Don’t get uppity at work — we could replace you with a bot.
I feel that A.I., as we know it, would forever change not only how software is to be developed, but also how computer science talent is to be educated. Fewer students will have any software development experience beyond prompting an A.I. agent, and when something is not optimally designed or breaks, no one will be able to fix them by hand.
How to win a best paper award, written by Nicholas Carlini, is worth a quick read. Most of the ideas here were great, for example:
The majority of my papers that have received best paper awards were rejected at least once before they got in. In one case, a paper of mine was rejected four times first.
And also:
Once you’ve read everything, the second step is to forget it all. The reason is simple: everything that’s already been done has already been done. If you constrain yourself to thinking only about what’s been done, you’ll never come up with something clever and new.

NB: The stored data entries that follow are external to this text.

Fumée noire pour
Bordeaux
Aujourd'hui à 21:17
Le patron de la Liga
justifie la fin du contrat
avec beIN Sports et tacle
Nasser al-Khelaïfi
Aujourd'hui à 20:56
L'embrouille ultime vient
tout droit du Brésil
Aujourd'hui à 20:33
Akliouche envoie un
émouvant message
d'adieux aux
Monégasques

In a similar spirit, I recall Professor Jane W.S. Liu once said to her Ph.D. students: “Do not read more than 15 papers in your Ph.D. — you want to become a world-class researcher, not a mediocre one.”
If I were to briefly summarize the best writing advice I’ve received, it would be to listen to how your writing sounds spoken out loud, and try to make it understandable. I used to do this by reading my papers out loud to force myself to hear every word; I still do this sometimes, but now I also use text-to-speech systems to read the words back to me. You’ll notice things you’d never have caught yourself.
This reminds me of the NSF panel summary sessions, where panelists are required to read their panel summaries out loud to the entire panel. Apparently, many issues in writing can be caught by just listening to spoken words.
But some of the other ideas seem to be quite dated in the A.I. era. For example, one doesn’t really need to proofread the work — the agents will gladly take over the job. Conducting many experiments are no longer harder than conducting a few: the agents will automatically conduct these for you.